Option Pros Cons Why not chosen
Full Netflix #1464 port One-shot sweep of all twelve upstream optimizations Direct conflict with ADR-0138 / 0139 (VIF epsilon removal, ADM bit-shift aggression), with T7-5 predict.c refactor, with the fork's feature-collector extensions, and with the fork's existing 81fcd42e PSNR SIMD (already more complete than upstream's AVX2-only path) Rejected — narrow port avoids re-litigating already-decided invariants; the omitted pieces are either done, unsafe, or out of scope
Job-pool only, no inline buffer Smaller patch, removes only one malloc/free pair per job Callers with small payloads (the common case) still do a second malloc for every enqueue Rejected — the inline buffer is where the bulk of the throughput win comes from; job recycling alone is about 1.3×
Heap-backed object pool with a max-size cap Could bound memory growth under adversarial enqueue bursts Current queue already provides natural backpressure via n_working + queue → no unbounded growth in practice; a cap adds mutex-held branch-heavy fallback code with no measurable win Rejected — match upstream's simpler unbounded-growth-then-free-on-destroy strategy
Thread-local slab allocator Zero lock contention on the pool lock for allocations Current pool lock is already held while touching the queue; the allocation-under-lock pattern does not serialize any real work that wasn't already serialized Rejected — premature optimization.

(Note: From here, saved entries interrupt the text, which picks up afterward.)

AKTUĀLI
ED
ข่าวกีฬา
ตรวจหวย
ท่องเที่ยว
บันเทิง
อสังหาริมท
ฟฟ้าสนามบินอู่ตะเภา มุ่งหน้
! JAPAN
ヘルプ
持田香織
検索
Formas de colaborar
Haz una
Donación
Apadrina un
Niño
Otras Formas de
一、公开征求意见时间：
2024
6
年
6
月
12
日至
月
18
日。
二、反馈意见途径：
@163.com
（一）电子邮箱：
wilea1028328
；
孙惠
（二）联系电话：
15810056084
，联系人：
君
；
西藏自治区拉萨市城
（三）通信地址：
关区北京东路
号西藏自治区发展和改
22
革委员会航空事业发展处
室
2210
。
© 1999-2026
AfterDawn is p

Revisit if profile-hotpath shows lock contention later

Consequences

  • Positive:
  • ~2× enqueue throughput in the micro-benchmark. On a thread-pool-heavy run (multi-feature, 1080p, --threads 4) this drops the allocator's share of the per-job cost from "visible in flamegraph" to "disappears into the noise floor".
  • Payload copies now go through a predictable inline buffer for the common case — one less cache-miss class to worry about in subsequent profiling.

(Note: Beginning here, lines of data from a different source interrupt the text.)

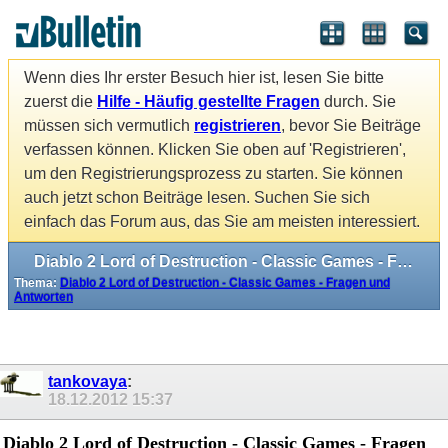
Wenn dies Ihr erster Besuch hier ist, lesen Sie bitte
zuerst die
Hilfe - Häufig gestellte Fragen
durch. Sie
müssen sich vermutlich
registrieren
, bevor Sie Beiträge
verfassen können. Klicken Sie oben auf 'Registrieren',
um den Registrierungsprozess zu starten. Sie können
auch jetzt schon Beiträge lesen. Suchen Sie sich
einfach das Forum aus, das Sie am meisten interessiert.
Diablo 2 Lord of Destruction - Classic Games - Fragen und Antworten
Thema:
Diablo 2 Lord of Destruction - Classic Games - Fragen und
Antworten
tankovaya
:
18.12.2012
15:37
Diablo 2 Lord of Destruction - Classic Games - Fragen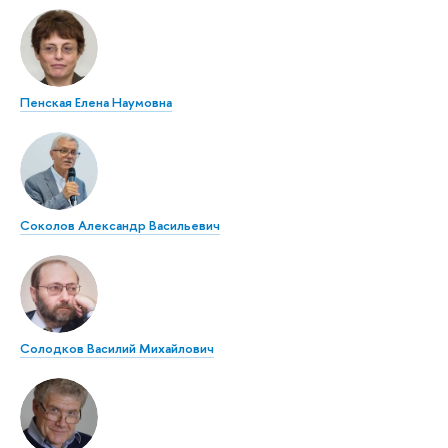
Пенская Елена Наумовна
Соколов Александр Васильевич
Солодков Василий Михайлович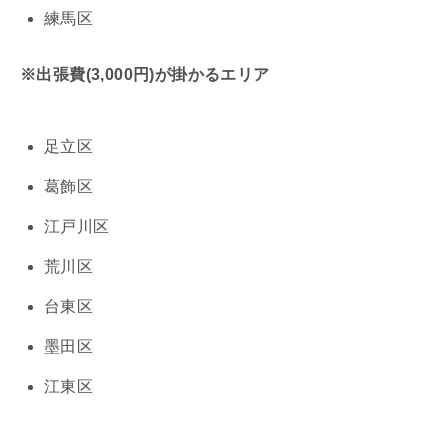
練馬区
※出張費(3,000円)が掛かるエリア
足立区
葛飾区
江戸川区
荒川区
台東区
墨田区
江東区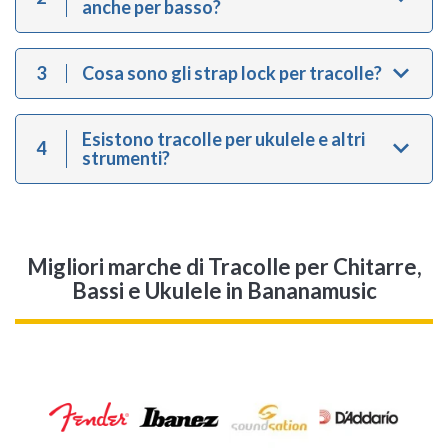
anche per basso?
3
Cosa sono gli strap lock per tracolle?
Esistono tracolle per ukulele e altri
4
strumenti?
Migliori marche di Tracolle per Chitarre,
Bassi e Ukulele in Bananamusic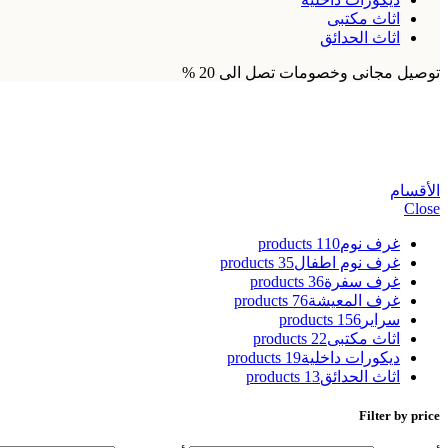
اثاث مكتبى
اثاث الحدائق
توصيل مجانى وخصومات تصل الى 20 %
طاولة سفرة قابلة للطي ايكيا
الأقسام
Close
غرف نوم
110 products
غرف نوم اطفال
35 products
غرف سفرة
36 products
غرف المعيشة
76 products
سراير
156 products
اثاث مكتبى
22 products
ديكورات داخلية
19 products
اثاث الحدائق
13 products
Filter by price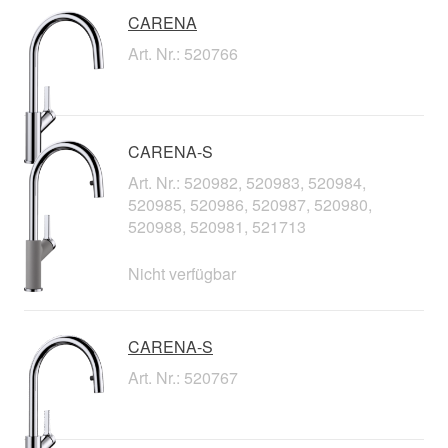
CARENA
Art. Nr.: 520766
CARENA-S
Art. Nr.: 520982, 520983, 520984,
520985, 520986, 520987, 520980,
520988, 520981, 521713
Nicht verfügbar
CARENA-S
Art. Nr.: 520767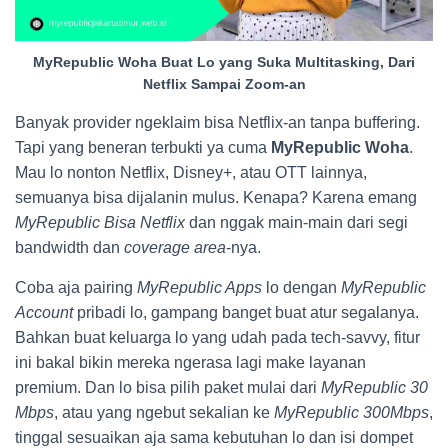
MyRepublic Woha Buat Lo yang Suka Multitasking, Dari
Netflix Sampai Zoom-an
Banyak provider ngeklaim bisa Netflix-an tanpa buffering.
Tapi yang beneran terbukti ya cuma
MyRepublic Woha
.
Mau lo nonton Netflix, Disney+, atau OTT lainnya,
semuanya bisa dijalanin mulus. Kenapa? Karena emang
MyRepublic Bisa Netflix
dan nggak main-main dari segi
bandwidth dan
coverage area
-nya.
Coba aja pairing
MyRepublic Apps
lo dengan
MyRepublic
Account
pribadi lo, gampang banget buat atur segalanya.
Bahkan buat keluarga lo yang udah pada tech-savvy, fitur
ini bakal bikin mereka ngerasa lagi make layanan
premium. Dan lo bisa pilih paket mulai dari
MyRepublic 30
Mbps
, atau yang ngebut sekalian ke
MyRepublic 300Mbps
,
tinggal sesuaikan aja sama kebutuhan lo dan isi dompet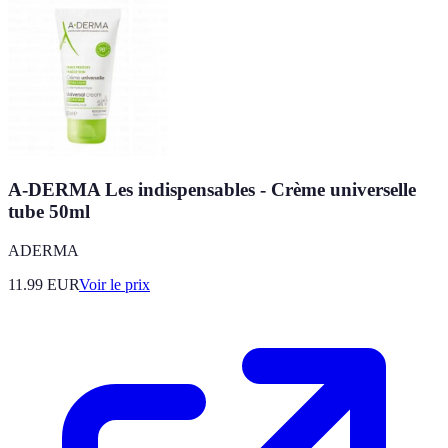
A-DERMA Les indispensables - Crème universelle
tube 50ml
ADERMA
11.99
EUR
Voir le prix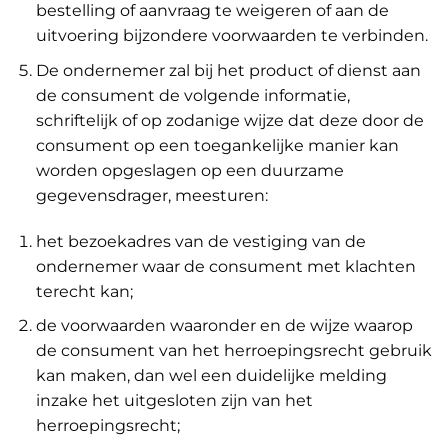
bestelling of aanvraag te weigeren of aan de
uitvoering bijzondere voorwaarden te verbinden.
De ondernemer zal bij het product of dienst aan
de consument de volgende informatie,
schriftelijk of op zodanige wijze dat deze door de
consument op een toegankelijke manier kan
worden opgeslagen op een duurzame
gegevensdrager, meesturen:
het bezoekadres van de vestiging van de
ondernemer waar de consument met klachten
terecht kan;
de voorwaarden waaronder en de wijze waarop
de consument van het herroepingsrecht gebruik
kan maken, dan wel een duidelijke melding
inzake het uitgesloten zijn van het
herroepingsrecht;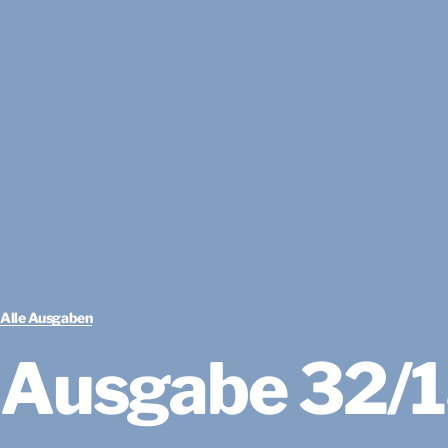
Alle Ausgaben
Ausgabe 32/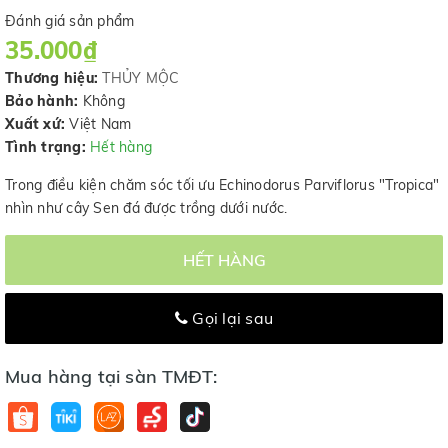
Đánh giá sản phẩm
35.000₫
Thương hiệu:
THỦY MỘC
Bảo hành:
Không
Xuất xứ:
Việt Nam
Tình trạng:
Hết hàng
Trong điều kiện chăm sóc tối ưu Echinodorus Parviflorus "Tropica"
nhìn như cây Sen đá được trồng dưới nước.
HẾT HÀNG
Gọi lại sau
Mua hàng tại sàn TMĐT:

  • vmaf_thread_pool_destroy remains leak-free under all exit paths (normal shutdown, early stop) — every recycled slot is walked and freed after the workers stop.
  • Negative:
  • sizeof(VmafThreadPoolJob) grows from 24 bytes to 88 bytes (func 8 + data 8 + inline_data 64 + next 8). Each long-lived pool pays 64 * peak_jobs_in_flight bytes more. A 4-thread pool in practice carries a handful of slots alive at any time; the trade is trivial relative to even one 1080p frame.

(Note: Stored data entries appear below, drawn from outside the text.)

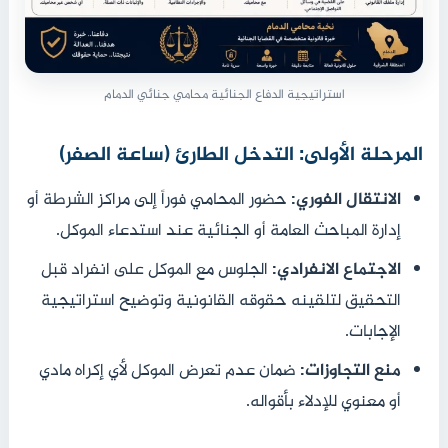
استراتيجية الدفاع الجنائية محامي جنائي الدمام
المرحلة الأولى: التدخل الطارئ (ساعة الصفر)
الانتقال الفوري:
حضور المحامي فوراً إلى مراكز الشرطة أو
إدارة المباحث العامة أو الجنائية عند استدعاء الموكل.
الاجتماع الانفرادي:
الجلوس مع الموكل على انفراد قبل
التحقيق لتلقينه حقوقه القانونية وتوضيح استراتيجية
الإجابات.
منع التجاوزات:
ضمان عدم تعرض الموكل لأي إكراه مادي
أو معنوي للإدلاء بأقواله.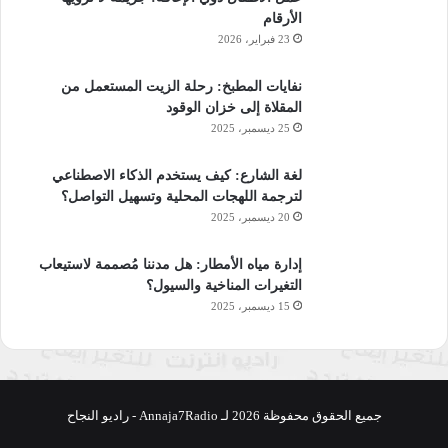
الأرقام
23 فبراير، 2026
نفايات المطبخ: رحلة الزيت المستعمل من
المقلاة إلى خزان الوقود
25 ديسمبر، 2025
لغة الشارع: كيف يستخدم الذكاء الاصطناعي
لترجمة اللهجات المحلية وتسهيل التواصل؟
20 ديسمبر، 2025
إدارة مياه الأمطار: هل مدننا مُصممة لاستيعاب
التغيرات المناخية والسيول؟
15 ديسمبر، 2025
جميع الحقوق محفوظة 2026 لـ Annaja7Radio - راديو النجاح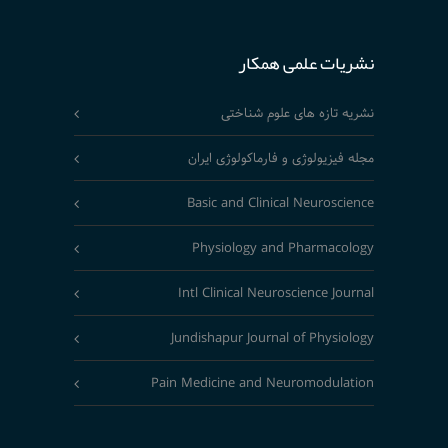
نشریات علمی همکار
نشریه تازه های علوم شناختی
مجله فیزیولوژی و فارماکولوژی ایران
Basic and Clinical Neuroscience
Physiology and Pharmacology
Intl Clinical Neuroscience Journal
Jundishapur Journal of Physiology
Pain Medicine and Neuromodulation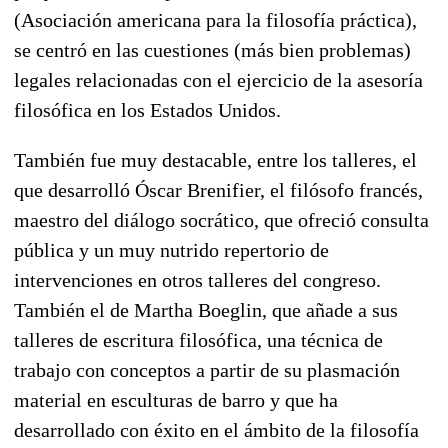
(Asociación americana para la filosofía práctica),
se centró en las cuestiones (más bien problemas)
legales relacionadas con el ejercicio de la asesoría
filosófica en los Estados Unidos.
También fue muy destacable, entre los talleres, el
que desarrolló Óscar Brenifier, el filósofo francés,
maestro del diálogo socrático, que ofreció consulta
pública y un muy nutrido repertorio de
intervenciones en otros talleres del congreso.
También el de Martha Boeglin, que añade a sus
talleres de escritura filosófica, una técnica de
trabajo con conceptos a partir de su plasmación
material en esculturas de barro y que ha
desarrollado con éxito en el ámbito de la filosofía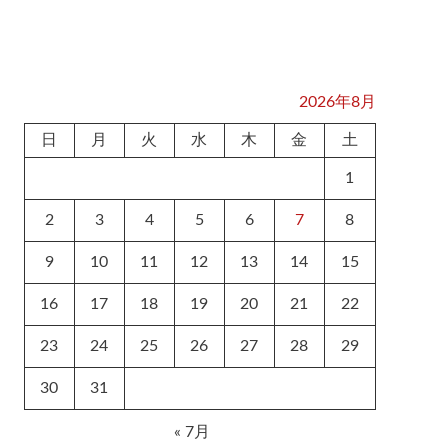
2026年8月
日
月
火
水
木
金
土
1
2
3
4
5
6
7
8
9
10
11
12
13
14
15
16
17
18
19
20
21
22
23
24
25
26
27
28
29
30
31
« 7月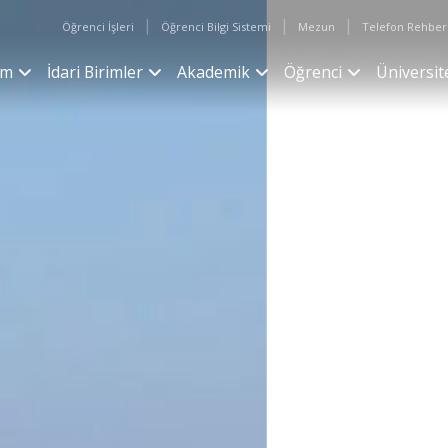
|
|
|
Öğrenci İşleri
Öğrenci Bilgi Sistemi
Mezun
Telefon Rehber
im
İdari Birimler
Akademik
Öğrenci
Üniversit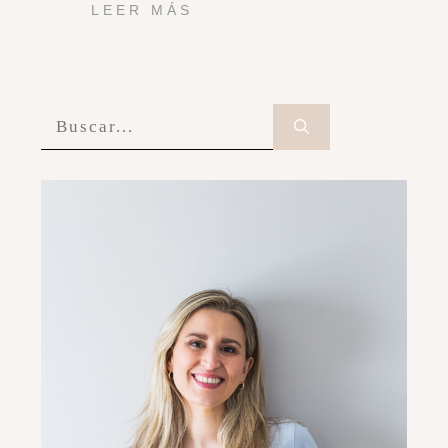
LEER MÁS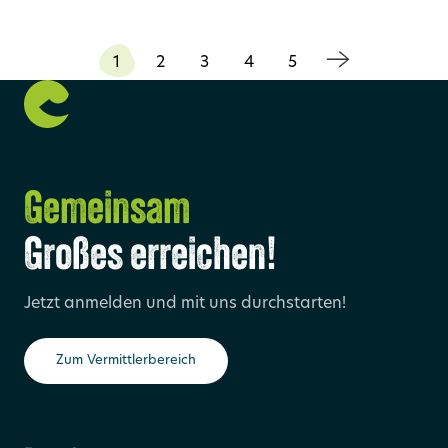
1
2
3
4
5
Gemeinsam
Großes erreichen!
Jetzt anmelden und mit uns durchstarten!
Zum Vermittlerbereich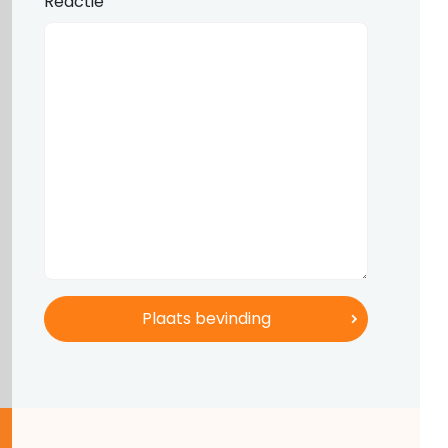
Reactie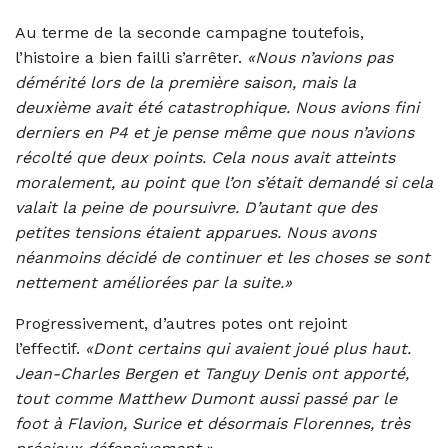
Au terme de la seconde campagne toutefois,
l’histoire a bien failli s’arrêter.
«Nous n’avions pas
démérité lors de la première saison, mais la
deuxième avait été catastrophique. Nous avions fini
derniers en P4 et je pense même que nous n’avions
récolté que deux points. Cela nous avait atteints
moralement, au point que l’on s’était demandé si cela
valait la peine de poursuivre. D’autant que des
petites tensions étaient apparues. Nous avons
néanmoins décidé de continuer et les choses se sont
nettement améliorées par la suite.»
Progressivement, d’autres potes ont rejoint
l’effectif.
«Dont certains qui avaient joué plus haut.
Jean-Charles Bergen et Tanguy Denis ont apporté,
tout comme Matthew Dumont aussi passé par le
foot à Flavion, Surice et désormais Florennes, très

  • Enqueue now acquires queue.lock before allocation (previously it allocated first, then locked). Allocations under the lock can theoretically stretch the critical section on a cold cache or heavy fragmentation; in the benchmarked workload throughput strictly improved, so the concern is academic for now.
  • Neutral / follow-ups:
  • If profile shows the 64-byte buffer is undersized for a future consumer, bump JOB_INLINE_DATA_SIZE and recompile — no API change.
  • Netflix #1464 is still open upstream. If it ever lands, keep the fork's version on conflict (fork's void **thread_data signature is required for the fork's per-worker data path — see core/src/AGENTS.md).

References

  • Upstream source: Netflix/vmaf#1464, specifically the thread-pool portion of commit ad2b90c3 ("Add AVX2 PSNR, thread pool job pool, and comprehensive tests").
  • Backlog item: .workingdir2/BACKLOG.md T3-6 (the AVX2-PSNR half was already covered by fork commit 81fcd42e; this PR closes the thread-pool half).
  • ADR-0141 — applied to thread_pool.c: zero clang-tidy warnings on the touched file, no NOLINT.
  • User direction 2026-04-24 popup: "Port thread-pool job-pool (Recommended)" after T7-5 merged.